Signaling through β-catenin defines head vs. tail during regeneration. (A) Canonical Wnt pathway. Numbers: S. mediterranea homologs identified and silenced. (B) Experimental strategy. (C through V) Trunk fragments 14 days post-amputation. Dashed lines: amputation planes. Control: unc-22(RNAi). (C through F) Live animals. (D, E) Smedβ-catenin-a(RNAi) and SmedDvl-a/b(RNAi) posterior blastemas formed heads with photoreceptors (arrowheads). SmedDvl-a/b(RNAi) fragments also developed ectopic photoreceptors, often within old tissues (arrows). (F) SmedAPC(RNAi) anterior blastemas formed tails. (G through V) In situ hybridizations, n≥5 per marker. Markers: CNS, pro-hormone convertase 2 (PC2); Gut, Porcupine (SmedPorcn-a); Anterior, secreted Frizzled-related protein (SmedSfrp-a); Posterior, Frizzled (SmedFz-d). (G,K) Normal brain and ventral nerve cords; single anterior and dual posterior gut branches (dotted lines). (H,I,L,M) Smedβ-catenin-a(RNAi) and SmedDvl-a/b(RNAi) posterior blastemas developed brain tissue and head-like gut branches. (J,N) SmedAPC(RNAi) anterior blastemas developed tail-like nerve cords and gut branches. (O,S) Normal anterior and posterior marker expression. (P,Q,T,U) Smedβ-catenin-a(RNAi) and SmedDvl-a/b(RNAi) induced anterior marker expression at both ends while the posterior marker was virtually undetectable. (R,V) SmedAPC(RNAi) induced posterior marker expression at both ends while the anterior marker was virtually undetectable. Scale bars: 200 μm.

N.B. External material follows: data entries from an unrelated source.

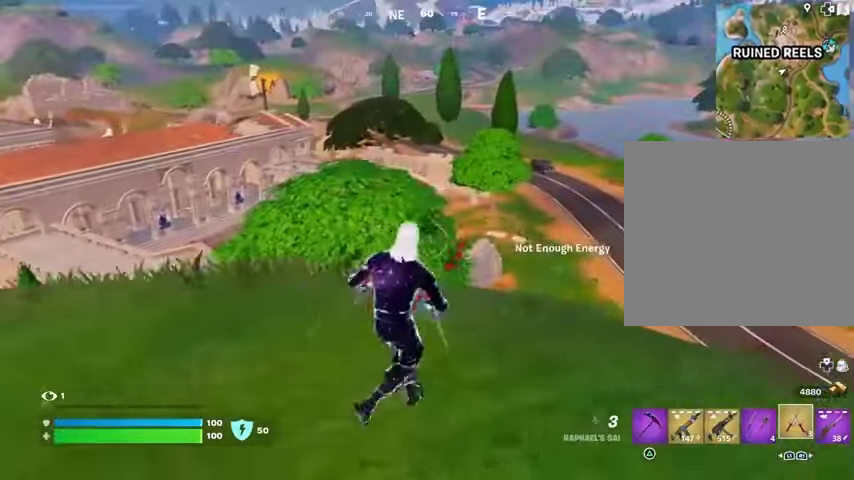
{"buttons": [], "left_stick": "down-right", "right_stick": "center", "events": [[67, "CROSS", "down"], [133, "left_stick", "down-right"], [167, "CROSS", "up"], [367, "CROSS", "down"], [433, "CROSS", "up"]]}
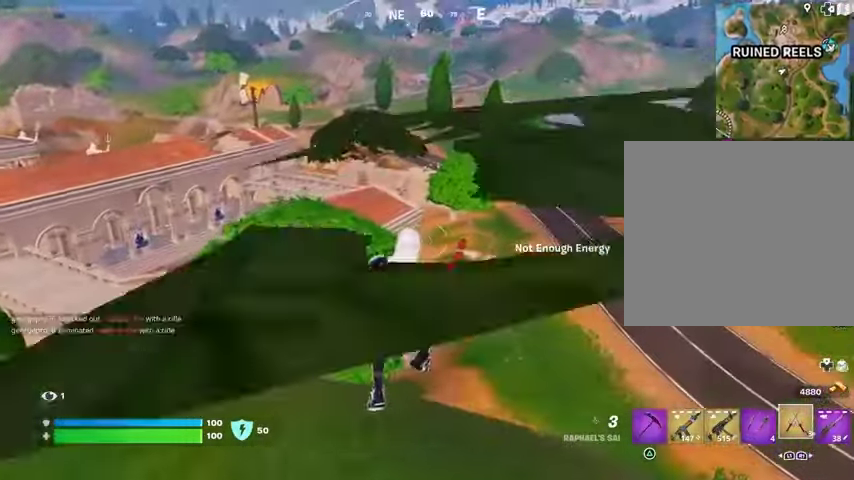
{"buttons": ["L3"], "left_stick": "up-right", "right_stick": "right", "events": [[33, "CROSS", "down"], [133, "CROSS", "up"], [200, "left_stick", "right"], [267, "right_stick", "right"], [300, "left_stick", "up-right"], [467, "L3", "down"]]}
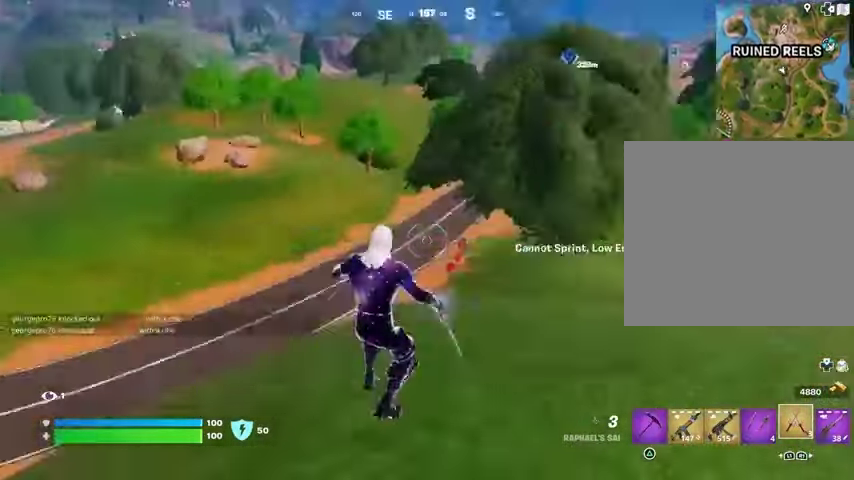
{"buttons": [], "left_stick": "up", "right_stick": "center", "events": [[67, "L3", "up"], [67, "left_stick", "up"], [100, "right_stick", "center"]]}
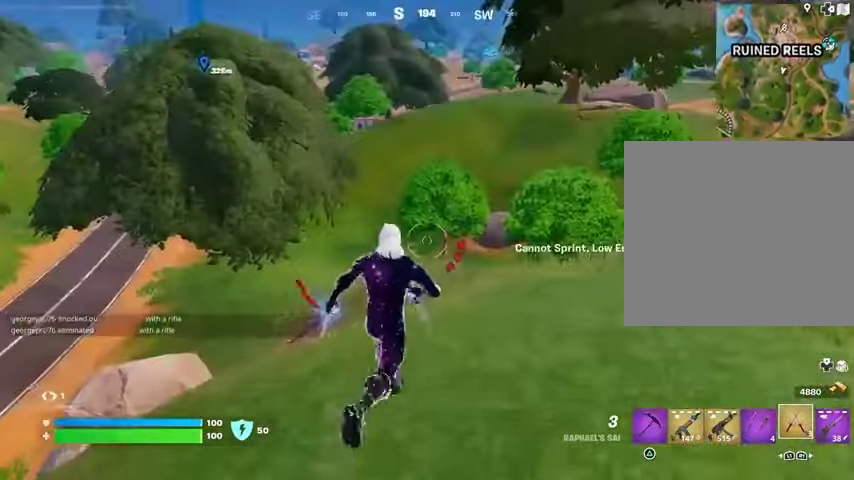
{"buttons": [], "left_stick": "up-right", "right_stick": "center", "events": [[33, "right_stick", "up-right"], [67, "left_stick", "up-left"], [200, "right_stick", "center"], [267, "left_stick", "up"], [333, "right_stick", "left"], [400, "left_stick", "up-right"], [467, "right_stick", "center"]]}
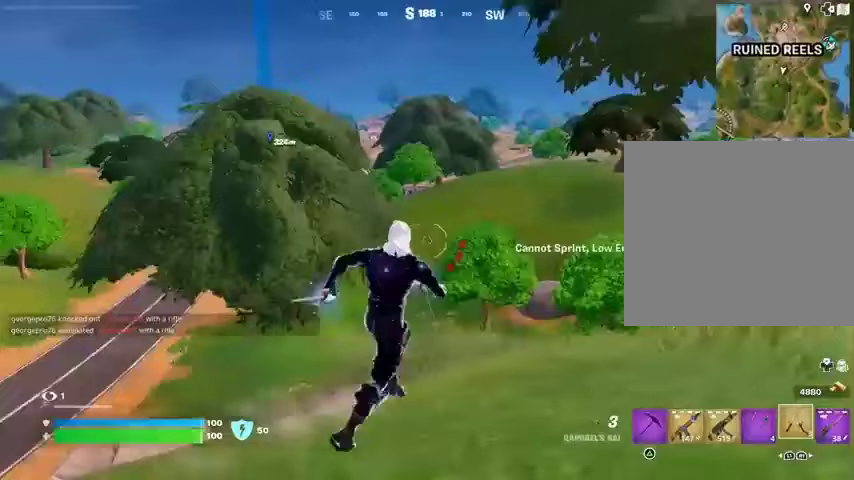
{"buttons": [], "left_stick": "up-right", "right_stick": "center", "events": []}
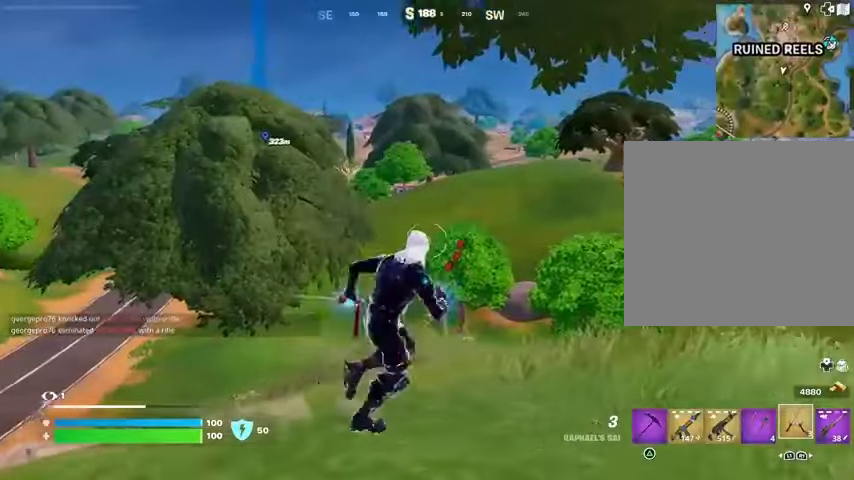
{"buttons": ["L3"], "left_stick": "up", "right_stick": "center", "events": [[33, "right_stick", "right"], [67, "left_stick", "up"], [167, "right_stick", "center"], [467, "L3", "down"]]}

Smedβ-catenin-a, Dvl-a/b, APC (RNAi) phenotypes do not depend on position or orientation of amputation. Fragments shown: 14 days post-amputation. Control: unc-22(RNAi). (A through E) PC2 in situ hybridization (CNS), n≥5. Smedβ-catenin-a(RNAi) and SmedDvl-a/b(RNAi) animals regenerated posterior brain tissue; SmedAPC(RNAi) animals failed to regenerate anterior brain tissue. (F through M) During lateral regeneration, Smedβ-catenin- a(RNAi) and SmedDvl-a/b(RNAi) animals developed supernumerary heads and photoreceptors; SmedAPC(RNAi) prevented proper regeneration of these structures, n≥15. Photoreceptors visualized with VC-1 antibody (Kind gift from Dr. K. Agata) (25). (N through U) In situ hybridization, n≥5 per marker. Anterior marker (SmedSfrp-a) expression expanded posteriorly along the blastema in Smedβ-catenin-a(RNAi) and SmedDvl-a/b(RNAi) animals, while SmedAPC(RNAi) restricted expression to pre-existing tissues. Posterior marker (SmedFz-d) expression was severely reduced in Smedβ-catenin-a(RNAi) and SmedDvl-a/b(RNAi) animals, but expanded throughout regenerated tissues in SmedAPC(RNAi) animals. (F through I) Live animals. White arrowheads: photoreceptors. Black arrowheads: extent of anterior marker expression. Scale bars: 200 μm.